10 Things About Felise B. Levine, PhD & Diabetes Research Connection
Imagine Life Without Type 1 Diabetes.
The mission of Diabetes Research Connection (DRC) is to connect donors with early-career scientists enabling them to perform peer-reviewed, novel research designed to prevent and cure Type 1 Diabetes, minimize its complications, and improve the quality of life for those living with the disease. As a Type 1, Board Member Felise B. Levine, PhD is passionate about the unique mission of Diabetes Research Connection to fund innovative, early career researchers in T1D research.
#1 I grew up in Brooklyn, New York.
#2 I went to Woodstock, the folk festival held in August 1969. Sun, rain, mud, daisies thrown down by helicopter and a half million of us dancing to great music.
#3 My favorite travel destination is Paris. I would like to travel to the Arctic.
#4 My grandmother gave me a gold locket for my 13th birthday.

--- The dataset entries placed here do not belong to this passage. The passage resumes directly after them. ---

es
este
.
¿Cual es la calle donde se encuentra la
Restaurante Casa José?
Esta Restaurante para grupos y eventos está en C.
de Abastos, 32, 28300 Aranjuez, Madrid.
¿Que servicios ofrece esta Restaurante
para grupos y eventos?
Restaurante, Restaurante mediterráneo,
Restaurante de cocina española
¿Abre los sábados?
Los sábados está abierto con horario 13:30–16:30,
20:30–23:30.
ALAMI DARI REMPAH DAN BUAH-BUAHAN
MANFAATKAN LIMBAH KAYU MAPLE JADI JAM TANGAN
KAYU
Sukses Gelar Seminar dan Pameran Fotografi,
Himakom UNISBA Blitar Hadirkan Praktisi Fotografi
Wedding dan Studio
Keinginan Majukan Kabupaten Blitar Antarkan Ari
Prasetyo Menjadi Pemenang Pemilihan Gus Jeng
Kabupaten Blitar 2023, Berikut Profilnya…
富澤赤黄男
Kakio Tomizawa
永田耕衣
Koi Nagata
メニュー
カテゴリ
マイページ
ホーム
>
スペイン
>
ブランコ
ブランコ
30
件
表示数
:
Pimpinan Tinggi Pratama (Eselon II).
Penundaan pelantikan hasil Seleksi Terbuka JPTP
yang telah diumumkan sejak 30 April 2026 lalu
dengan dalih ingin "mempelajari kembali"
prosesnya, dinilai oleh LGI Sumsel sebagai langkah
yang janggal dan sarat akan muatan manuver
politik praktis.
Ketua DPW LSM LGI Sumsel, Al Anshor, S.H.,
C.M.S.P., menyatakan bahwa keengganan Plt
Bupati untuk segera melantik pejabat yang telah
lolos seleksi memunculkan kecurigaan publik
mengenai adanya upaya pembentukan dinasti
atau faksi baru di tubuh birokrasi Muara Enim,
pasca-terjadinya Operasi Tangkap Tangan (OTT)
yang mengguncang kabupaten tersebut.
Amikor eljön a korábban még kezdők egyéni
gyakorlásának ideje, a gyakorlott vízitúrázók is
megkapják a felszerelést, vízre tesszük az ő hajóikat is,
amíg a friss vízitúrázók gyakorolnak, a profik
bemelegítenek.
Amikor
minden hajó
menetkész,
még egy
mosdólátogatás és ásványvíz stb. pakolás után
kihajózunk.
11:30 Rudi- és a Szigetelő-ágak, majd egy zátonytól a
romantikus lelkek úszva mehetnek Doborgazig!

Welded inside is a Star of David. It belonged to my Russian grandfather.
#5 I think getting diabetes at age 15 made me live daily as if I was fulfilling my bucket list.
#6 I have two rambunctious Labradoodles: Nikki and Annie.
#7 My late husband, James L. Framo, PhD was a pioneer in the field of Family Therapy and taught me the importance of working out relationships with parents and siblings. His work had a profound influence on my personal life and my career.
#8 I got involved with Diabetes Research Connection because I wanted to work with Alberto Hayek and David Winkler, two of the five founders of DRC. DRC funds early-career scientists and researchers focused on innovation. We go where no one else is going, in incentivizing new ideas among the early-career scientists.
#9 Living with diabetes, and waiting for the “10 more years” that was promised 58 years ago, has made me a bit impatient to see a cure. Curing Type 1 is the sole mission of Diabetes Research Connection and is why I support their work.
#10 While our Program is solely focused on funding research, whenever someone in the community needs supplies or information, we do everything possible to help. When one of our community members wanted information about her newly diagnosed son, we gave her as much as we could and provided resources from our partners for further assistance.